Online advertising is an increasingly popular marketing option. Businesses are looking for new and innovative ways to use the Internet for their marketing needs. One such marketing technique includes pay-per-click advertising. Are you looking to take your business to the next level with online marketing? Are you using pay-per-click advertising to reach new customers? If so, you may be a victim of pay-per-click fraud. For a case evaluation, contact our law firm to speak with an experienced attorney who can explain this area of law and the available legal options.
Pay-per-click advertising is a form of online marketing where a user clicks on advertisements on web pages that include links to transport the user to the business's website. The business then pays the website or search engine a fee according to the number of consumers who click on the advertisement and visit the website. Pay-per-click fraud occurs when a person, automated script, or computer program imitates a legitimate user of a web browser clicking on an advertisement, for the purpose of generating a charge per click without having actual interest in the link's target. Individuals or businesses may engage in pay-per-click fraud to increase costs for competitors and deplete their advertising budget. Pay-per-click fraud is costing online advertisers about $800 million, with an additional $500 million, that online advertisers are no longer spending on pay-per-click.

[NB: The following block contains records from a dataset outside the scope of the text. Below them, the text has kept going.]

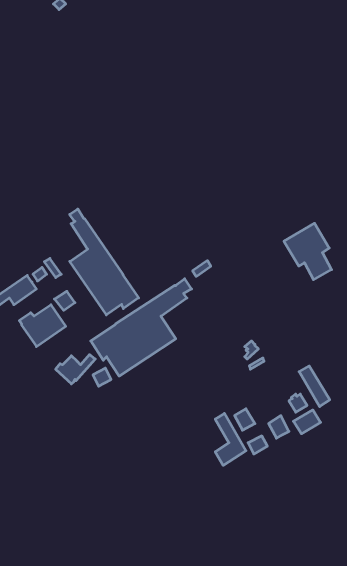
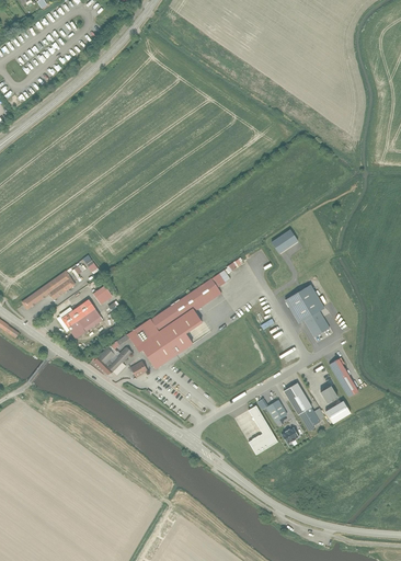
building: [70,209,139,315] -> none
building: [284,223,332,280] -> [284,282,330,336]
building: none -> [283,383,311,415]

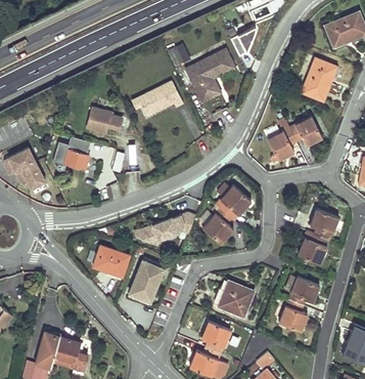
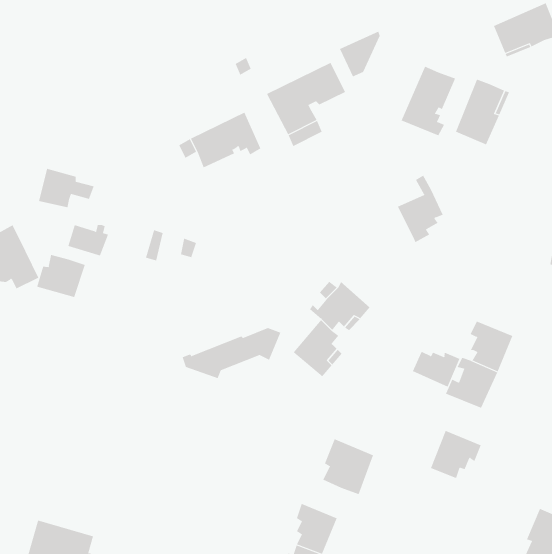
building: none -> [401,66,456,136]
building: [88,108,123,132] -> [38,168,95,208]
building: [288,117,322,143] -> none
building: none -> [37,254,85,298]
building: none -> [412,351,460,388]
building: [93,246,130,279] -> none
building: [129,260,164,302] -> none
building: [278,300,304,332] -> none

Pay-per-click fees are a primary source of revenue for search engines such as Google and Yahoo. These search engines may even further fraud by allowing illegitimate clicks on advertisements on their respective websites. Further, search engines have refused to release the necessary information, for example due to alleged privacy reasons, wherein victims, claimants, and regulators have been unable to detect the nature and extent of the fraudulent transactions.

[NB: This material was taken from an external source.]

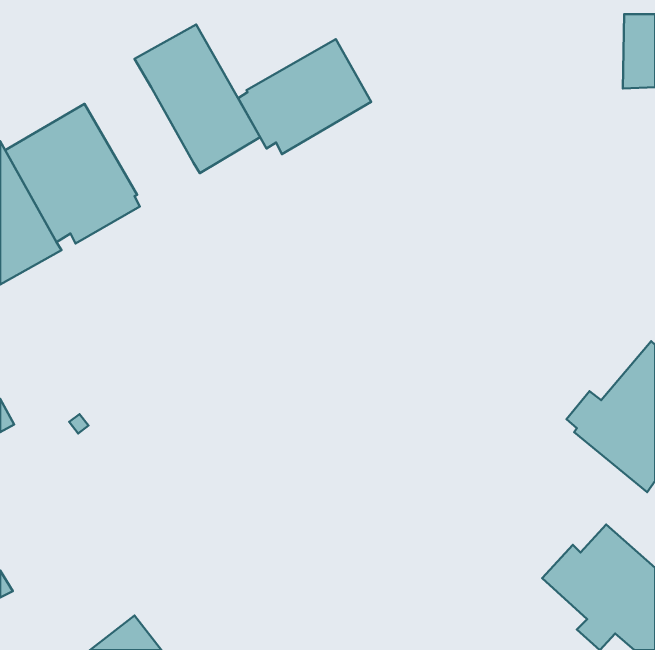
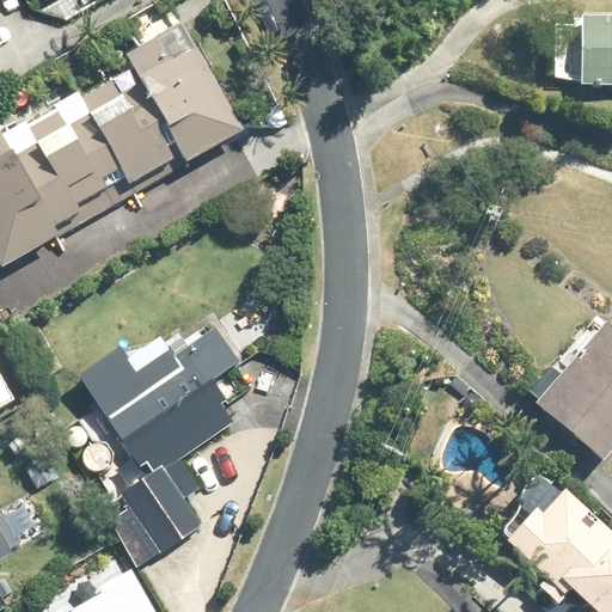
building: [238,39,371,154] -> none
building: none -> [79,80,180,182]
building: none -> [76,325,240,567]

A representative from Yahoo commented that the search engine is confident in its ability to recognize fraudulent clicks and adjust billing to its online advertisers accordingly. Search engines have engaged in lengthy litigation over the issue of fraudulent clicks and the damages companies suffer towards online advertising costs. In 2006, Yahoo reached a settlement agreement with Checkmate Strategic Group requiring Yahoo to pay $5 million in legal fees and to review prior complaints of click fraud. In Lane's Gifts & Collectibles v. Yahoo! Inc., et al., co-defendant Google agreed to a $90 million settlement fund in a class-action lawsuit. The lawsuit alleged that Google, inter alia, had conspired with its advertising partners to conceal the magnitude of click fraud to avoid making refunds.